**What is being asked**: Among the lines below, take the one holding "Műanyag ablak nyílászáró", the one holding "Öntözőrendszer", and all lines between them. Set them down exactly.

**Data to use**:

—————

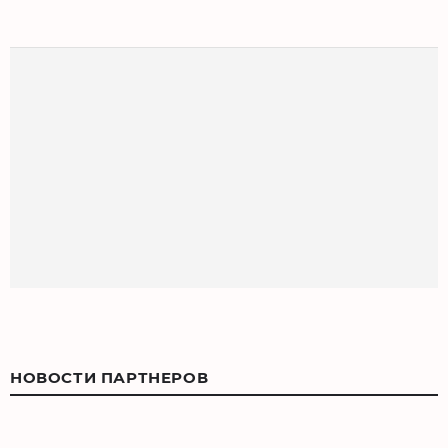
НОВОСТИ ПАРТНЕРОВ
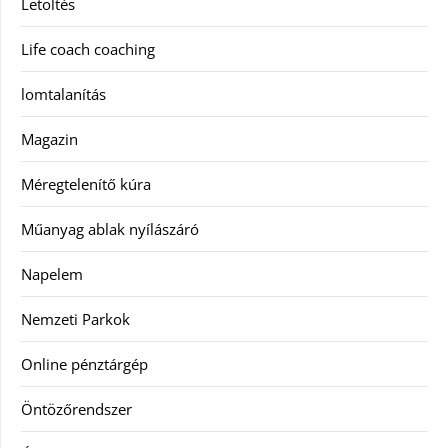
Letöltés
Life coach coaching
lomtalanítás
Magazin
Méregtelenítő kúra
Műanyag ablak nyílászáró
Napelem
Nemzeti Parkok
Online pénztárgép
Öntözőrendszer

—————

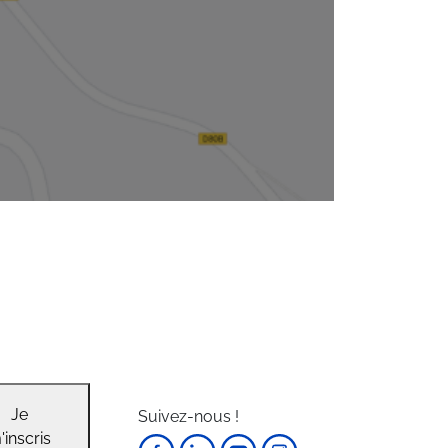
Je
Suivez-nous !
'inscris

—————

**Task answer**:
Műanyag ablak nyílászáró
Napelem
Nemzeti Parkok
Online pénztárgép
Öntözőrendszer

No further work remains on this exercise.